Chapter 22. NNTP and thenntpd Daemon

Table of Contents
22.1. The NNTP Protocol
22.1.1. Connecting to the News Server
22.1.2. Pushing a News Article onto a Server
22.1.3. Changing to NNRP Reader Mode
22.1.4. Listing Available Groups
22.1.5. Listing Active Groups
22.1.6. Posting an Article
22.1.7. Listing New Articles
22.1.8. Selecting a Group on Which to Operate
22.1.9. Listing Articles in a Group
22.1.10. Retrieving an Article Header Only
22.1.11. Retrieving an Article Body Only
22.1.12. Reading an Article from a Group
22.2. Installing the NNTP Server
22.3. Restricting NNTP Access
22.4. NNTP Authorization
22.5. nntpd Interaction with C News

Network News Transfer Protocol (NNTP) provides for a vastly different approach to news exchange from C News and other news servers without native NNTP support. Rather than rely on a batch technology like UUCP to transfer news articles between machines, it allows articles to be exchanged via an interactive network connection. NNTP is not a particular software package, but an Internet standard described in RFC-977. It is based on a stream-oriented connection, usually over TCP, between a client anywhere in the network and a server on a host that keeps Netnews on disk storage. The stream connection allows the client and server to interactively negotiate article transfer with nearly no turnaround delay, thus keeping the number of duplicate articles low. Together with the Internet's high-transfer rates, this adds up to a news transport that surpasses the original UUCP networks by far. While some years ago it was not uncommon for an article to take two weeks or more before it arrived in the last corner of Usenet; it is now often less than two days. On the Internet itself, it is even within the range of minutes.

Various commands allow clients to retrieve, send, and post articles. The difference between sending and posting is that the latter may involve articles with incomplete header information; it generally means that the user has just written the article.[1] Article retrieval may be used by news transfer clients as well as newsreaders. This makes NNTP an excellent tool for providing news access to many clients on a local network without going through the contortions that are necessary when using NFS.

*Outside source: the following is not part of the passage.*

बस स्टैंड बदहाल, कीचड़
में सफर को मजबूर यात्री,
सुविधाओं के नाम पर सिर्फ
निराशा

NNTP also provides for an active and a passive way to transfer news, colloquially called “pushing” and “pulling.” Pushing is basically the same as the ihave/sendme protocol used by C News (described in Chapter 21). The client offers an article to the server through the IHAVE msgid command, and the server returns a response code that indicates whether it already has the article or if it wants it. If the server wants the article, the client sends the article, terminated by a single dot on a separate line.

Pushing news has the single disadvantage that it places a heavy load on the server system, since the system has to search its history database for every single article.

The opposite technique is pulling news, in which the client requests a list of all (available) articles from a group that have arrived after a specified date. This query is performed by the NEWNEWS command. From the returned list of message IDs, the client selects those articles it does not yet have, using the ARTICLE command for each of them in turn.

Pulling news needs tight control by the server over which groups and distributions it allows a client to request. For example, it has to make sure that no confidential material from newsgroups local to the site is sent to unauthorized clients.

There are also a number of convenience commands for newsreaders that permit them to retrieve the article header and body separately, or even single header lines from a range of articles. This lets you keep all news on a central host, with all users on the (presumably local) network using NNTP-based client programs for reading and posting. This is an alternative to exporting the news directories via NFS, as described in Chapter 21.

An overall problem of NNTP is that it allows a knowledgeable person to insert articles into the news stream with false sender specification. This is called news faking or spoofing.[2] An extension to NNTP allows you to require user authentication for certain commands, providing some measure of protection against people abusing your news server in this way.

There are a number of NNTP packages. One of the more widely known is the NNTP daemon, also known as the reference implementation. Originally, it was written by Stan Barber and Phil Lapsley to illustrate the details of RFC-977. As with much of the good software available today, you may find it prepackaged for your Linux distribution, or you can obtain the source and compile it yourself. If you choose to compile it yourself, you will need to be quite familiar with your distribution to ensure you configure all of the file paths correctly.

The nntpd package has a server, two clients for pulling and pushing news, and an inews replacement. They live in a B News environment, but with a little tweaking, they will be happy with C News, too. However, if you plan to use NNTP for more than offering newsreaders access to your news server, the reference implementation is not really an option. We will therefore discuss only the NNTP daemon contained in the nntpd package and leave out the client programs.

If you wish to run a large news site, you should look at the InterNet News package, or INN, that was written by Rich Salz. It provides both NNTP and UUCP-based news transport. News transport is definitely better than nntpd. We discuss INN in detail in Chapter 23.



When posting an article over NNTP, the server always adds at least one header field, NNTP-Posting-Host:. The field contains the client's hostname.


The same problem exists with the Simple Mail Transfer Protocol (SMTP), although most mail transport agents now provide mechanisms to prevent spoofing.